__Your objective__: Return every line of the rows below unchanged, leaving out the pictures.

__Supplied material__:
- - -

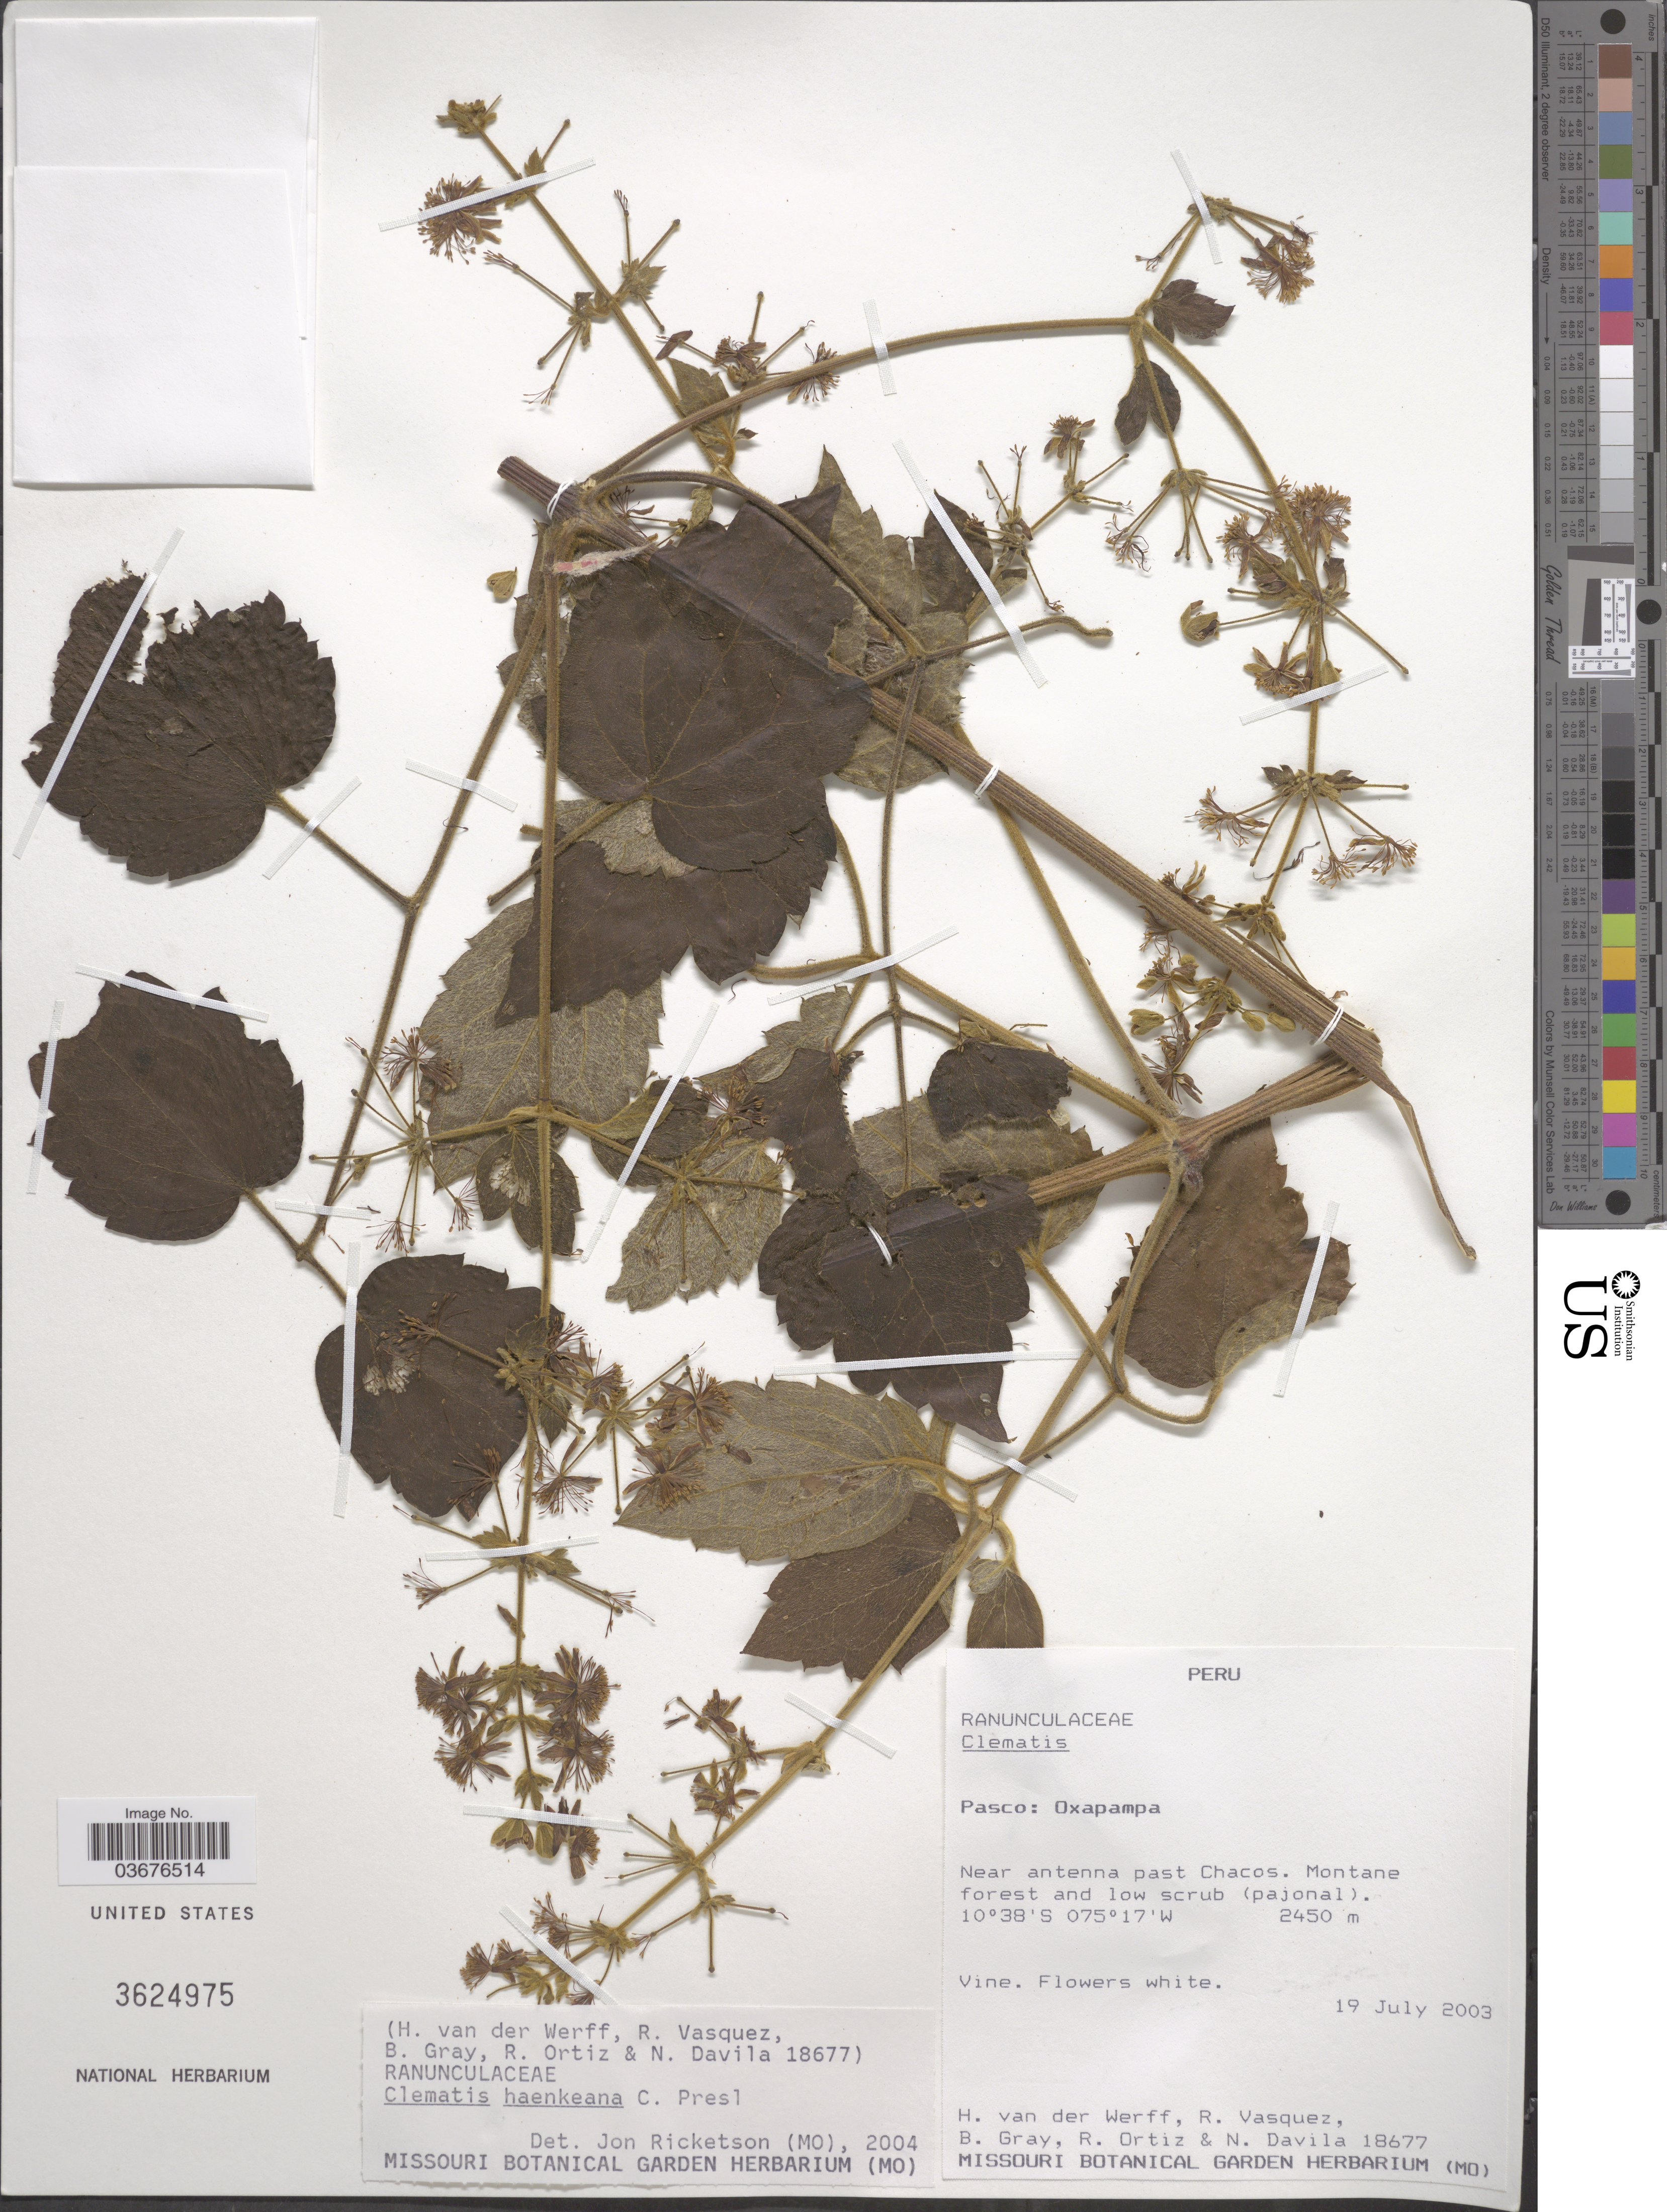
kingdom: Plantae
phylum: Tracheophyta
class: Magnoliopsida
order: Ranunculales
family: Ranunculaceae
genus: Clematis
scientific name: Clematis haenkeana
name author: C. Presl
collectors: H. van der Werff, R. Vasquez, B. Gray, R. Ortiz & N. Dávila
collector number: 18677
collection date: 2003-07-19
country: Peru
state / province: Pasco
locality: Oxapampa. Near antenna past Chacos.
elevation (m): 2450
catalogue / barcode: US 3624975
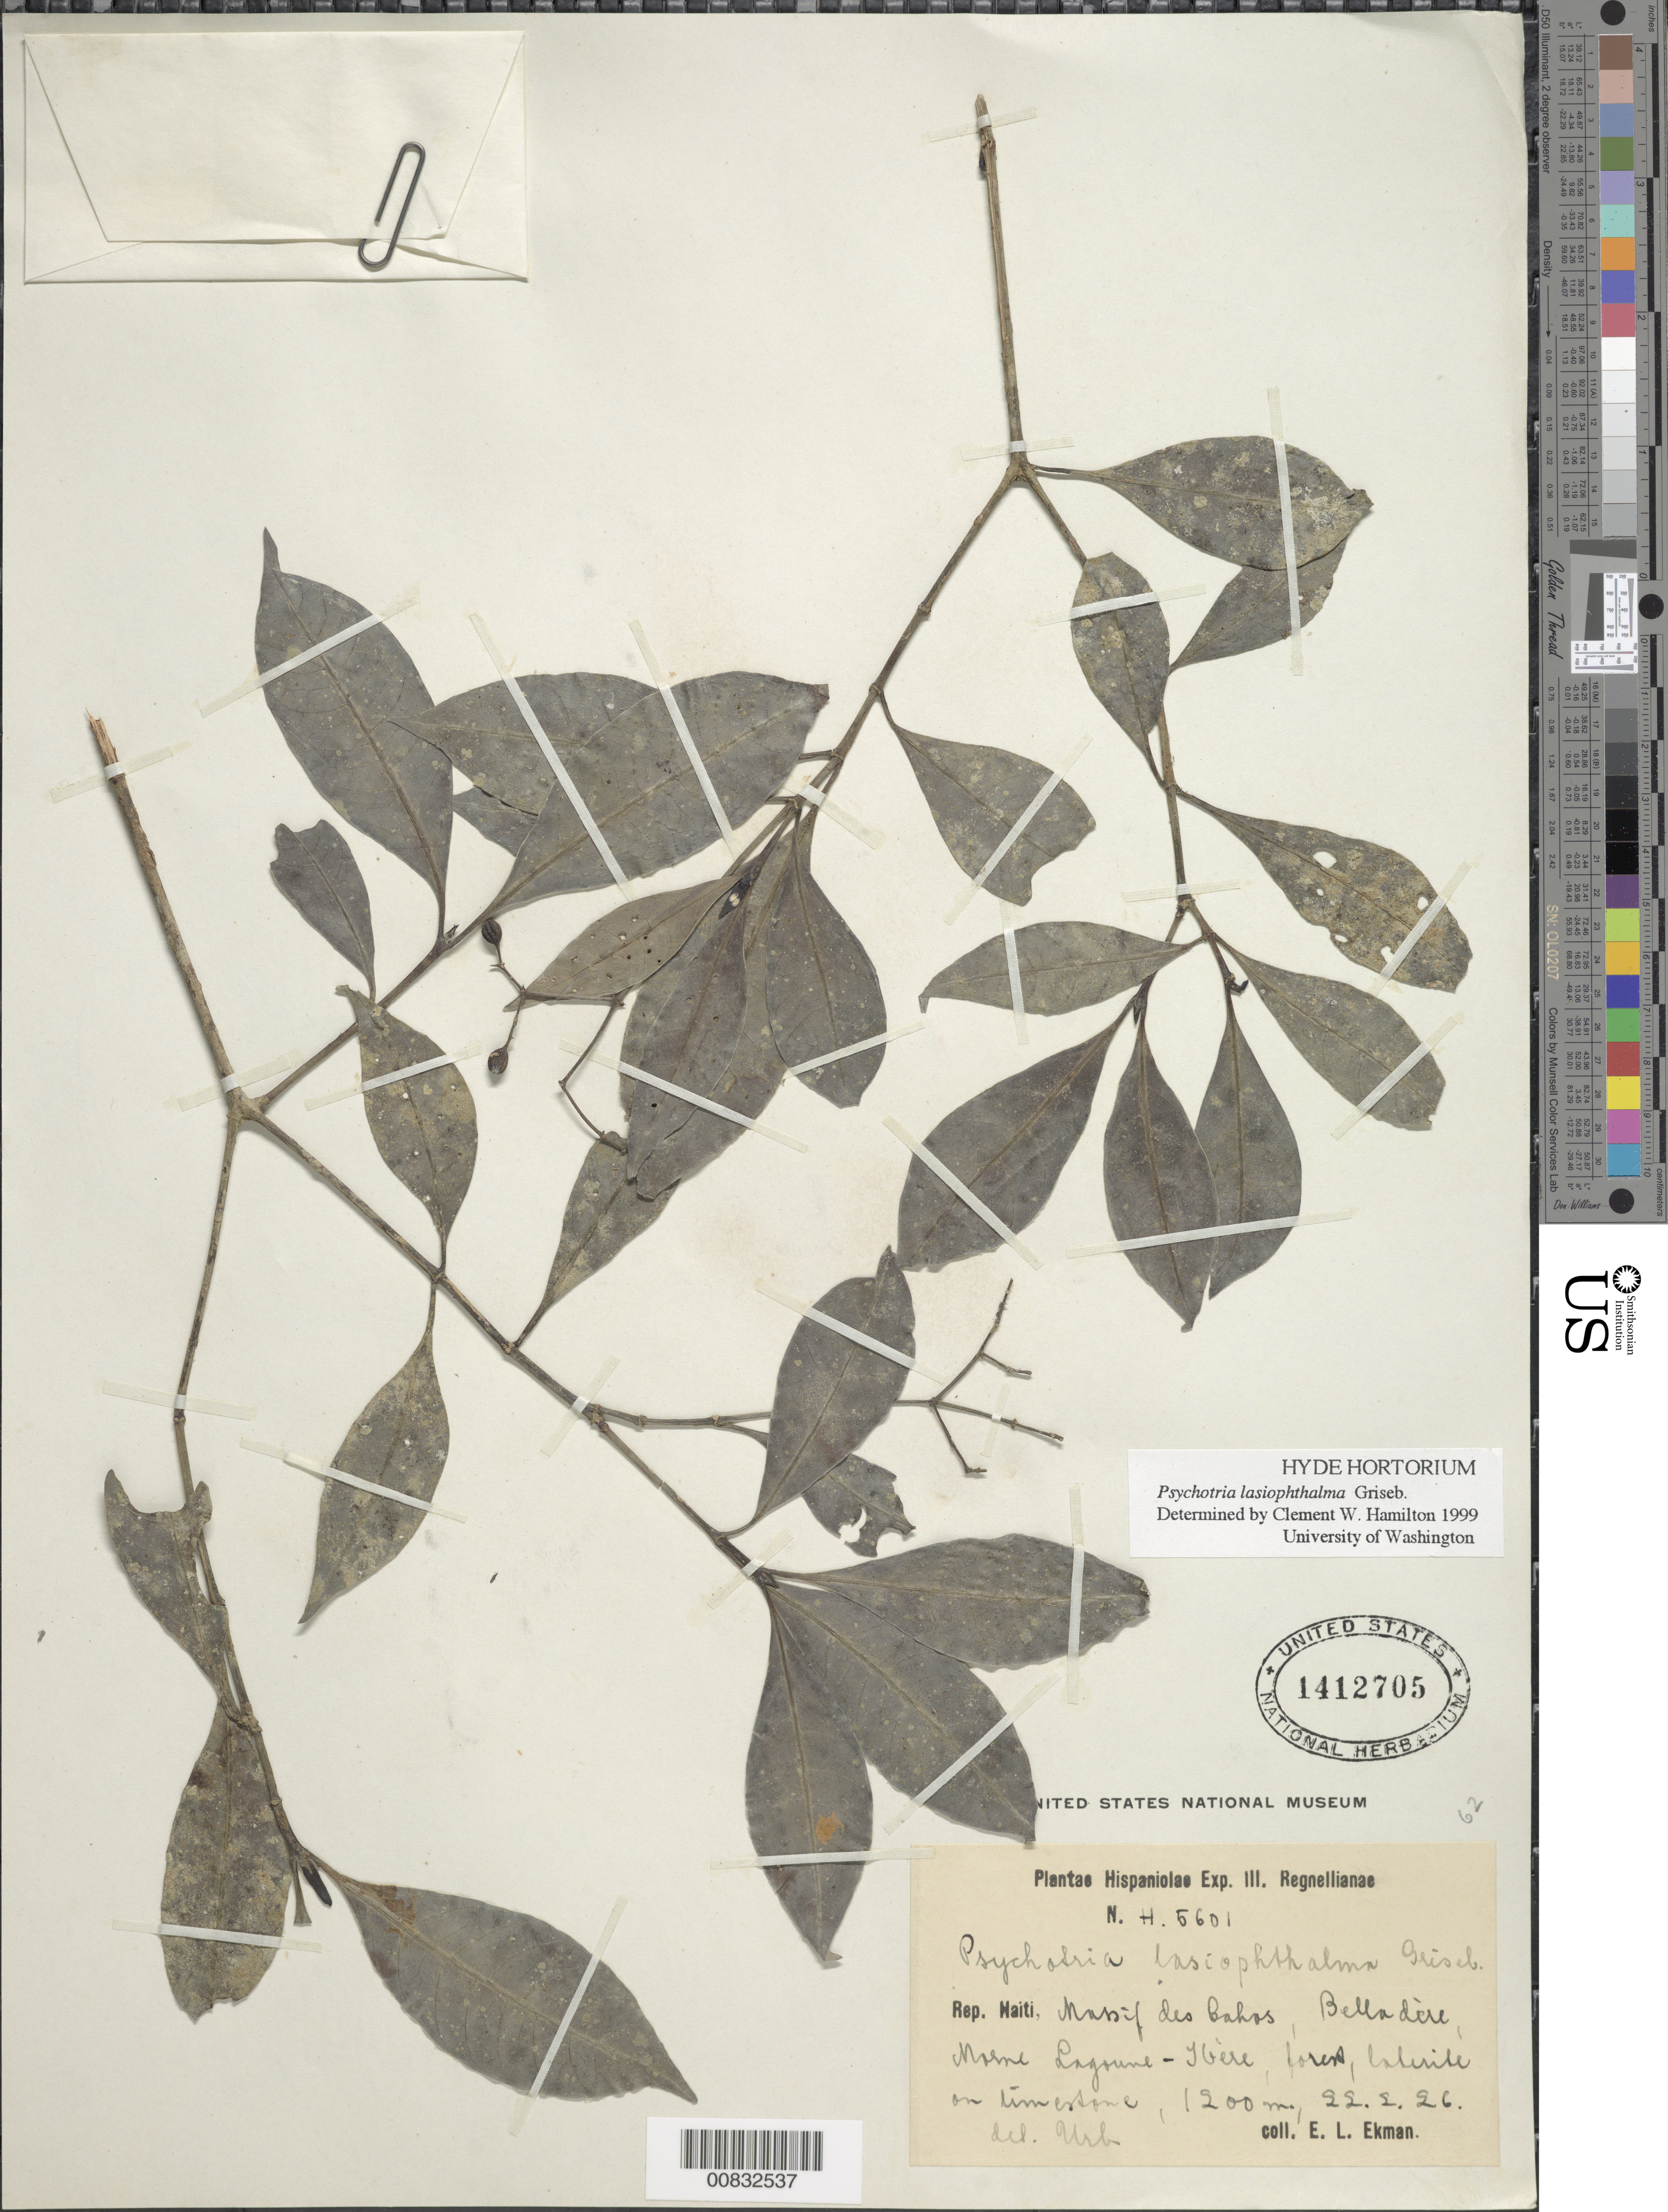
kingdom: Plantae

- - -

__Task answer__:
kingdom: Plantae
phylum: Tracheophyta
class: Magnoliopsida
order: Ranunculales
family: Ranunculaceae
genus: Clematis
scientific name: Clematis haenkeana
name author: C. Presl
collectors: H. van der Werff, R. Vasquez, B. Gray, R. Ortiz & N. Dávila
collector number: 18677
collection date: 2003-07-19
country: Peru
state / province: Pasco
locality: Oxapampa. Near antenna past Chacos.
elevation (m): 2450
catalogue / barcode: US 3624975
kingdom: Plantae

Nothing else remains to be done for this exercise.